Our observations of increased mutation rates when using highly diluted templates in PCR are consistent with a previous report that low copy number template can decrease the fidelity of both Taq and Pfu DNA polymerases [27]. To our knowledge, no explanation was ever proposed to account for such a phenomenon. However, it can have serious implications for PCR methods involving samples with limited availability such as ancient DNA, forensics or pre-implantation genetic diagnosis. Further studies are needed to confirm whether this phenomenon affects PCR in general and how the sensitivity to template concentration varies among different DNA polymerases or with varying reaction conditions.

Protein expression, crystallization and preliminary X-ray analysis

Expression of recombinant proteins PAZ and PolA were performed by transforming an E. coli expression cell strain with the plasmids containing the error-free inserts. A random selection of resulting colonies was screened for small scale expression. Clones that demonstrated recombinant expression as determined by SDS-PAGE analysis were further cultured for large scale preparation. The yields of both proteins were approximately 30 mg/L. Since both PAZ and PolA recombinant proteins were derived from hyperthermophilic microorganisms, they had the outstanding property of being heat resistant. Thus, the proteins can be immediately purified to more than 70% after a heat selection step. PAZ and PolA can be purified to more than 90% homogeneity based on SDS-PAGE analysis after ion exchange and size exclusion chromatography (Figure 3). The approximate size of the purified proteins were 15 kDa and 70 kDa for PAZ and PolA respectively. In both cases, protein crystals suitable for X-ray diffraction were obtained within 5 days, and as a result their space group and unit parameters were determined. PAZ crystals appeared as orthorhombic habit and grew as large as 0.5 mm in the longest dimension. The space group of the crystals was determined to be P212121 with unit cell dimensions of a = 36.831 Å, b = 58.671 Å and c = 61.819 Å. Prismatic crystals of PolA grew as big as 0.4 mm in the longest dimension. The space group and unit cell dimensions were identified to be P3221 and a = b = 148.07 Å, c = 105.63 Å respectively.

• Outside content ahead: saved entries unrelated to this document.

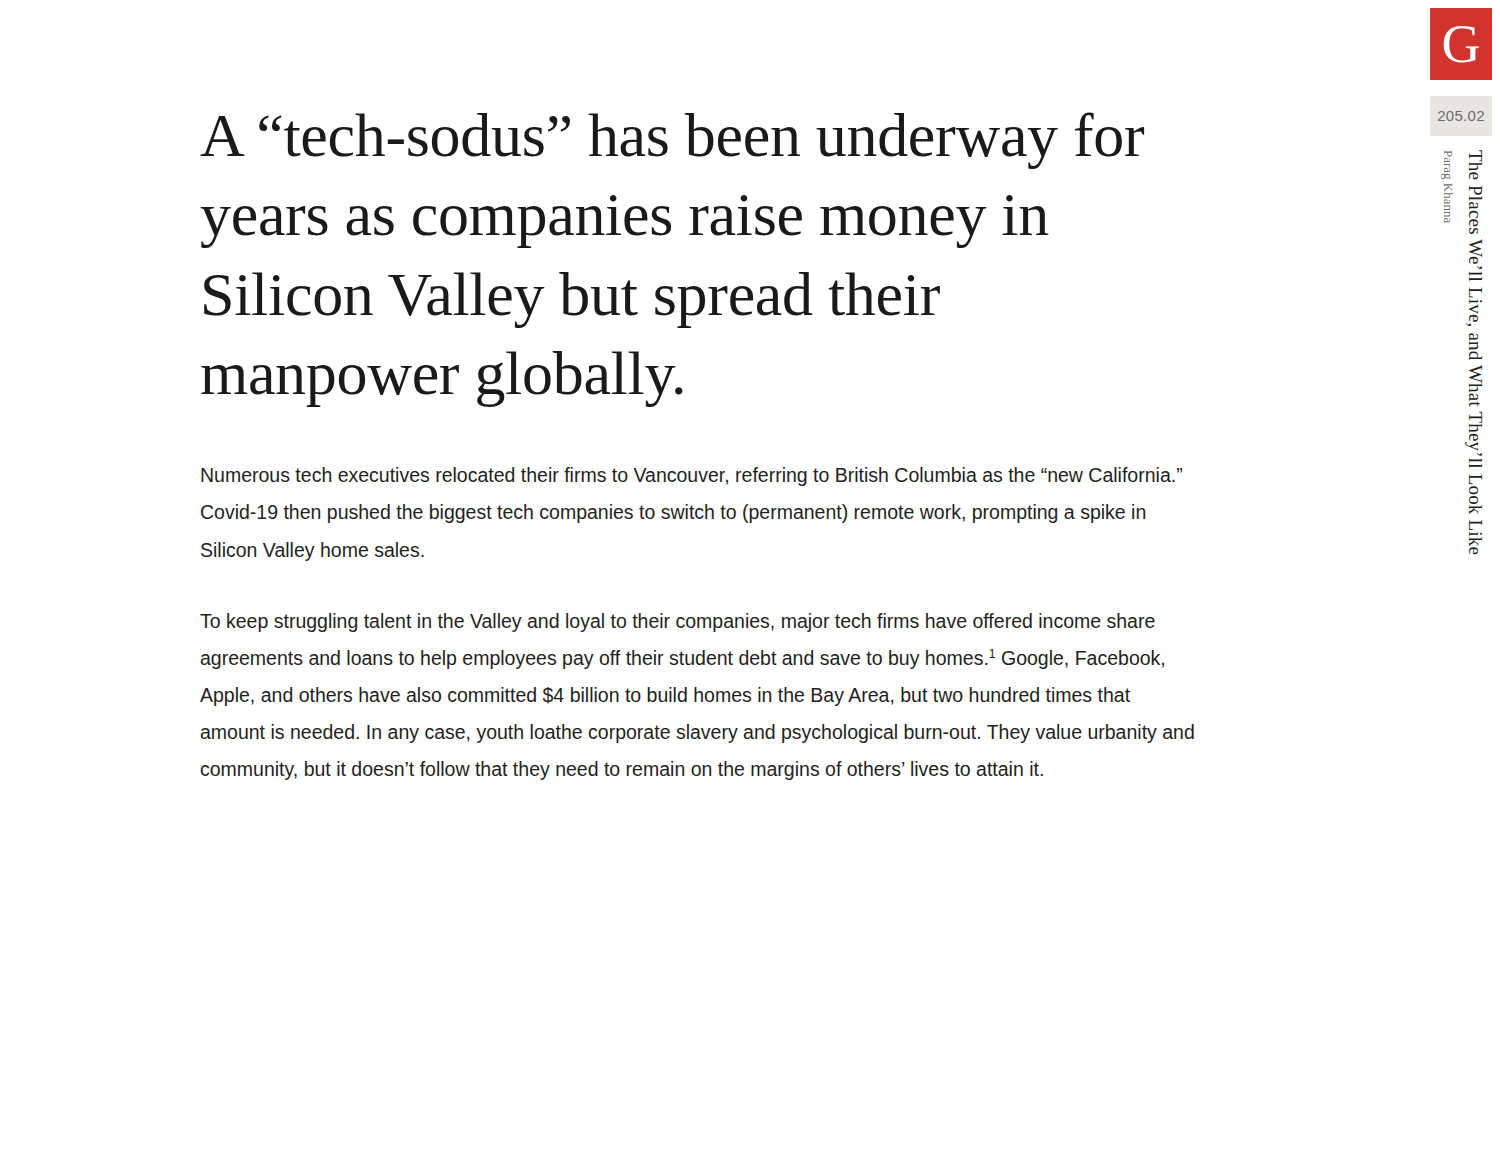A “tech-sodus” has been underway for years as companies raise money in Silicon Valley but spread their manpower globally.
Numerous tech executives relocated their firms to Vancouver, referring to British Columbia as the “new California.” Covid-19 then pushed the biggest tech companies to switch to (permanent) remote work, prompting a spike in Silicon Valley home sales.
To keep struggling talent in the Valley and loyal to their companies, major tech firms have offered income share agreements and loans to help employees pay off their student debt and save to buy homes.1 Google, Facebook, Apple, and others have also committed $4 billion to build homes in the Bay Area, but two hundred times that amount is needed. In any case, youth loathe corporate slavery and psychological burn-out. They value urbanity and community, but it doesn’t follow that they need to remain on the margins of others’ lives to attain it.
G
205.02
The Places We’ll Live, and What They’ll Look Like
Parag Khanna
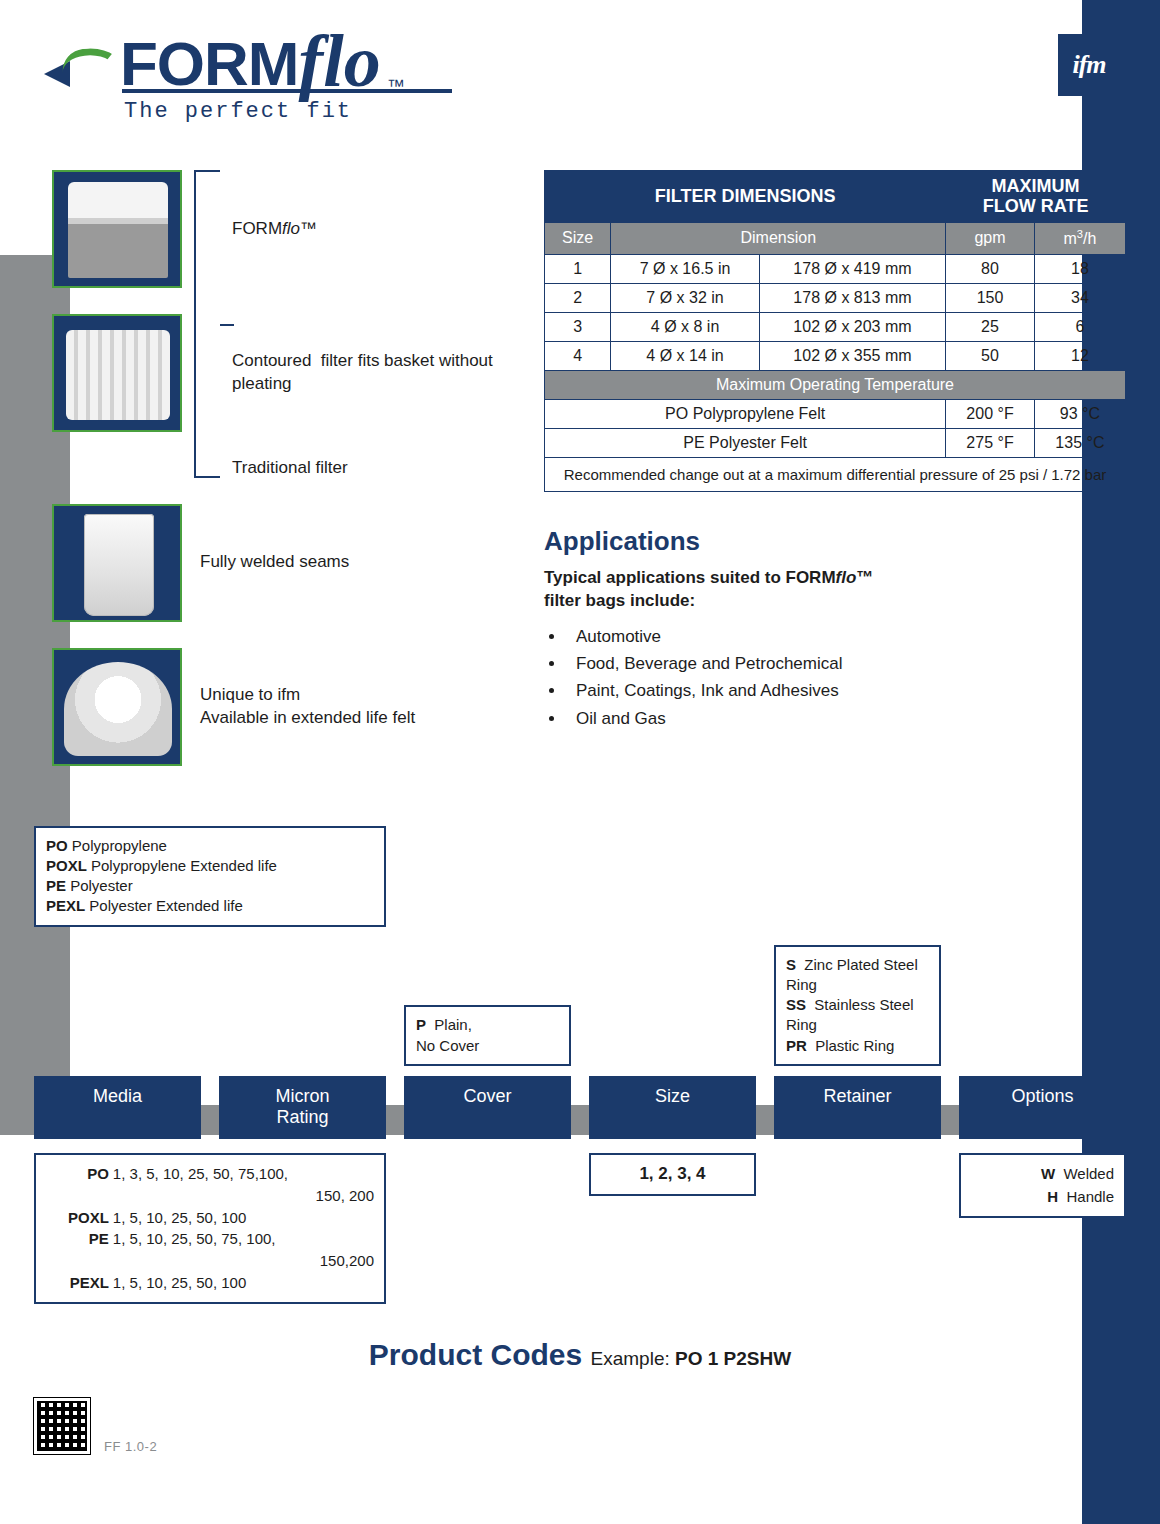FORM flo™
The perfect fit
ifm
FORMflo™
Contoured filter fits basket without pleating
Traditional filter
Fully welded seams
Unique to ifm
Available in extended life felt
| FILTER DIMENSIONS | MAXIMUM FLOW RATE |
| --- | --- |
| Size | Dimension | gpm | m 3 /h |
| 1 | 7 Ø x 16.5 in | 178 Ø x 419 mm | 80 | 18 |
| 2 | 7 Ø x 32 in | 178 Ø x 813 mm | 150 | 34 |
| 3 | 4 Ø x 8 in | 102 Ø x 203 mm | 25 | 6 |
| 4 | 4 Ø x 14 in | 102 Ø x 355 mm | 50 | 12 |
| Maximum Operating Temperature |
| PO Polypropylene Felt | 200 °F | 93 °C |
| PE Polyester Felt | 275 °F | 135 °C |
| Recommended change out at a maximum differential pressure of 25 psi / 1.72 bar |
Applications
Typical applications suited to FORMflo™
filter bags include:
Automotive
Food, Beverage and Petrochemical
Paint, Coatings, Ink and Adhesives
Oil and Gas
PO Polypropylene
POXL Polypropylene Extended life
PE Polyester
PEXL Polyester Extended life
P Plain,
No Cover
S Zinc Plated Steel Ring
SS Stainless Steel Ring
PR Plastic Ring
Media
Micron
Rating
Cover
Size
Retainer
Options
| PO | 1, 3, 5, 10, 25, 50, 75,100, |
| | 150, 200 |
| POXL | 1, 5, 10, 25, 50, 100 |
| PE | 1, 5, 10, 25, 50, 75, 100, |
| | 150,200 |
| PEXL | 1, 5, 10, 25, 50, 100 |
1, 2, 3, 4
W Welded
H Handle
Product Codes Example: PO 1 P2SHW
FF 1.0-2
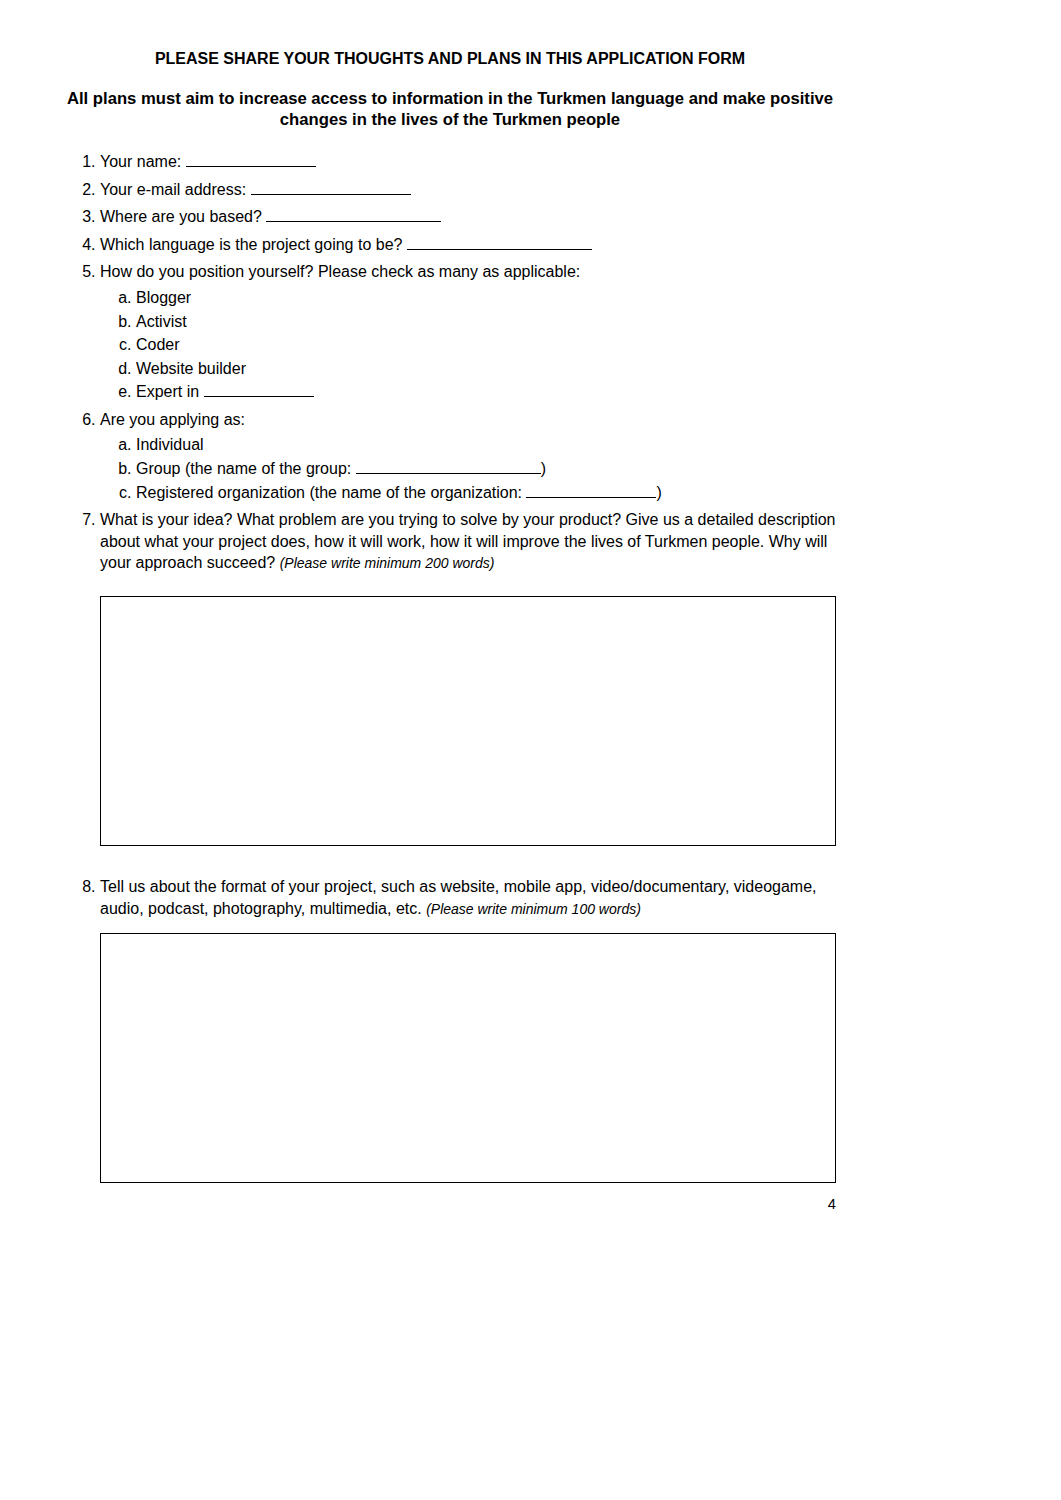PLEASE SHARE YOUR THOUGHTS AND PLANS IN THIS APPLICATION FORM
All plans must aim to increase access to information in the Turkmen language and make positive changes in the lives of the Turkmen people
Your name:
Your e-mail address:
Where are you based?
Which language is the project going to be?
How do you position yourself? Please check as many as applicable:
Blogger
Activist
Coder
Website builder
Expert in
Are you applying as:
Individual
Group (the name of the group: )
Registered organization (the name of the organization: )
What is your idea? What problem are you trying to solve by your product? Give us a detailed description about what your project does, how it will work, how it will improve the lives of Turkmen people. Why will your approach succeed? (Please write minimum 200 words)
Tell us about the format of your project, such as website, mobile app, video/documentary, videogame, audio, podcast, photography, multimedia, etc. (Please write minimum 100 words)
4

The crystals of PAZ and PolA diffracted in the range between 2.5–8 Å resolution using a home laboratory X-ray source. The crystallographic structure determination of both proteins is in progress.

Figure 3
figure 3

SDS-PAGE analysis and crystallization of PAZ and PolA. Purified recombinant proteins PAZ and PolA are shown in the upper panels (lanes 2) against standard molecular markers (lanes 1) containing myosin, phosphorylase, BSA, glutamic dehydrogenase, alcohol dehydrogenase, carbonic anhydrase, myoglobin red, lysozyme, aprotinin and insulin B chain on a 11% polyacrylamide gel. Approximately 15 μg of purified protein was loaded in each gel (lanes 2) and visualized with Coomassie brilliant blue. The arrows indicate recombinant proteins at about 15 kDa and 70 kDa for PAZ and PolA respectively. The proteins were estimated to be more than 90% homogeneous. Crystals of PAZ and PolA are shown in the bottom panels along with their corresponding space group and unit cell parameters as determined by preliminary X-ray analysis.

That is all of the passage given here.